FROM LANCET ONCOLOGY

Genomic abnormalities can be identified in individual patients with metastatic breast cancer, which can then lead to targeted therapy, investigators reported in the March issue of Lancet Oncology.

In a prospective study of 423 patients who had breast cancer with a metastasis accessible for biopsy, comparative genomic hybridization array was feasible in 283 patients and Sanger sequencing was feasible in 297 patients. A targetable genomic alteration was found in 195 patients (46%), most often PIK3CA mutation (25%), CCND1 amplification (18%), and FGFR1 amplification (12%), reported Dr. Fabrice André of Institut Gustave Roussy, Villejuif, France, and his associates.

Dr. Fabrice André

The primary endpoint – the ability to offer targeted therapy based on genomic sequencing – was achieved for 55 patients (13%). Of the 43 patients who ultimately received targeted therapy as a result of the genomic analyses, four (9%) had an objective response, and nine others (21%) had stable disease for more than 16 weeks. Grade 3 or higher adverse events related to biopsy were reported in four patients (Lancet Oncol. 2014;15:267-74).

> _QUESTIONS ON THE MATERIAL_
1. In the breast cancer genomics article, how many patients were found to have a targetable genomic alteration?
2. Proceed with the breast cancer genomics article, picking up after its last sentence.
The data entries that come next are unrelated to the breast cancer genomics article.

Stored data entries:

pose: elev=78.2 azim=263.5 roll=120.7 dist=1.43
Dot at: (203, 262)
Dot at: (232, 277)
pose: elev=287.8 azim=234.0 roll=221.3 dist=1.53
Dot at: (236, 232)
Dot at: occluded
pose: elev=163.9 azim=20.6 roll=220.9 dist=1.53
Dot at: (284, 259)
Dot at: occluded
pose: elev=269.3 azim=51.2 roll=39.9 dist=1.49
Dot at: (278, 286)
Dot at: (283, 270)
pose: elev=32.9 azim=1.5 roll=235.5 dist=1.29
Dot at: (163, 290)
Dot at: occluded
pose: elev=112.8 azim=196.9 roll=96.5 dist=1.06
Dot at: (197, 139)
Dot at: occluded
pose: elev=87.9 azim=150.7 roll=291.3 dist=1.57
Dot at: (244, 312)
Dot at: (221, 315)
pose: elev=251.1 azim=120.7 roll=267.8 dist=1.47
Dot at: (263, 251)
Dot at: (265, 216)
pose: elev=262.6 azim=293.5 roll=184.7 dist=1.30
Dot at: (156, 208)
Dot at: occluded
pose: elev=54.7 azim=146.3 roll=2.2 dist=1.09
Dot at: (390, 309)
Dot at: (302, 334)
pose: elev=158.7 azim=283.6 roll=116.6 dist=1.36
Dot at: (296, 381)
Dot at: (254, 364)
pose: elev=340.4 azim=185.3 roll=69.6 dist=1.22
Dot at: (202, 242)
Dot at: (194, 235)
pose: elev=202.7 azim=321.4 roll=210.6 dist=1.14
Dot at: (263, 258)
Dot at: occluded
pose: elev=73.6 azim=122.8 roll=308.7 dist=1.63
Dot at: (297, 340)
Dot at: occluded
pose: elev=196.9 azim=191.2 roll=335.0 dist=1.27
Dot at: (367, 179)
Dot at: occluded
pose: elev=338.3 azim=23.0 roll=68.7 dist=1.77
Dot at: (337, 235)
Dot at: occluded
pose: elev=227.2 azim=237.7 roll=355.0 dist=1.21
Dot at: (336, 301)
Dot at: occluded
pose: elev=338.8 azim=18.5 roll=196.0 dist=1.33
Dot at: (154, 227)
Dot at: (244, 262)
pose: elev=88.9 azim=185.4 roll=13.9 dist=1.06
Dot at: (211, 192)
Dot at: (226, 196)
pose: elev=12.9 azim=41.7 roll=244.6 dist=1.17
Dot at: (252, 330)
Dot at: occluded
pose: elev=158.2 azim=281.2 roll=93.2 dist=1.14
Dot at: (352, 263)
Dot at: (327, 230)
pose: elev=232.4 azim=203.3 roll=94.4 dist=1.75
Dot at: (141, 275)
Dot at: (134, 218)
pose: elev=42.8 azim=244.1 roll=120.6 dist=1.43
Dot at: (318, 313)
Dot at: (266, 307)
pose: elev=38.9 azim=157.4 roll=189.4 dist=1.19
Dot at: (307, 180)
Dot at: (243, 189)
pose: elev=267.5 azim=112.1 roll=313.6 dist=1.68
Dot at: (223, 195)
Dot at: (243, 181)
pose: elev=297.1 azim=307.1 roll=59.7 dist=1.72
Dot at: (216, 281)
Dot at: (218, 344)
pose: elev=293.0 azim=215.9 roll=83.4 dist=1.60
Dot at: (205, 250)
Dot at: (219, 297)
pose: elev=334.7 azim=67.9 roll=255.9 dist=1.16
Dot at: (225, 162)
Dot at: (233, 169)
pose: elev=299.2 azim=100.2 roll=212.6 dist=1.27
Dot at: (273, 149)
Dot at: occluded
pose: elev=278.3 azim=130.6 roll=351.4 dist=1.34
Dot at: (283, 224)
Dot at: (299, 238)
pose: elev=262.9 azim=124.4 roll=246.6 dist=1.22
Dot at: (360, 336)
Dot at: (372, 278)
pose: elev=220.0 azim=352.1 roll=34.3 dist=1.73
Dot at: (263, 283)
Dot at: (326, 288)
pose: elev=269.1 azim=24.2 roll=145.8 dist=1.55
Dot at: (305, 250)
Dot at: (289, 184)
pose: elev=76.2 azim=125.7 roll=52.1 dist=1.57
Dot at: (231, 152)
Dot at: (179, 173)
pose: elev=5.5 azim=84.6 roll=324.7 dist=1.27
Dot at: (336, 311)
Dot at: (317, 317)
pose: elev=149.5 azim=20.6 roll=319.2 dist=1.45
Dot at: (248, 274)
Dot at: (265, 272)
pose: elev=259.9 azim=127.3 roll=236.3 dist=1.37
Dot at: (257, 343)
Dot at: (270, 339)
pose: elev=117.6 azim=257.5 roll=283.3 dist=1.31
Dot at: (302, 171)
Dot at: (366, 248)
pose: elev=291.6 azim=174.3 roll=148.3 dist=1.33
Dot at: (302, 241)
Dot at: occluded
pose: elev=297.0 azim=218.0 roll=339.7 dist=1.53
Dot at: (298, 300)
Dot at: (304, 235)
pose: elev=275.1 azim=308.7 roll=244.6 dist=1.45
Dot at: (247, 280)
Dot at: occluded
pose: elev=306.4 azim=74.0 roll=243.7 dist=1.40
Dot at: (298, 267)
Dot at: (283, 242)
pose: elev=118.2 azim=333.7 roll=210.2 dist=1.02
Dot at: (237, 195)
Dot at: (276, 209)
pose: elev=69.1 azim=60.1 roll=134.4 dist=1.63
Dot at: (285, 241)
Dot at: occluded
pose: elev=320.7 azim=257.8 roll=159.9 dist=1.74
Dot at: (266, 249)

> _LIST OF ANSWERS_
1. 195 patients (46%)

2.
The response rate was "disappointing," but the patient population had been heavily pretreated, the researchers noted.

The result "justifies the development of multiple strategies to improve efficacy of screening" for targeted therapy, the investigators said. They recommended improving algorithms for analyzing genomic data, using highly bioactive agents for targeted therapy, and combining therapies to delay drug resistance.

The study was sponsored by the French National Cancer Institute, Breast Cancer Research Foundation, Odyssea, and Operation Parrains Chercheurs. The authors reported no relevant financial conflicts of interest.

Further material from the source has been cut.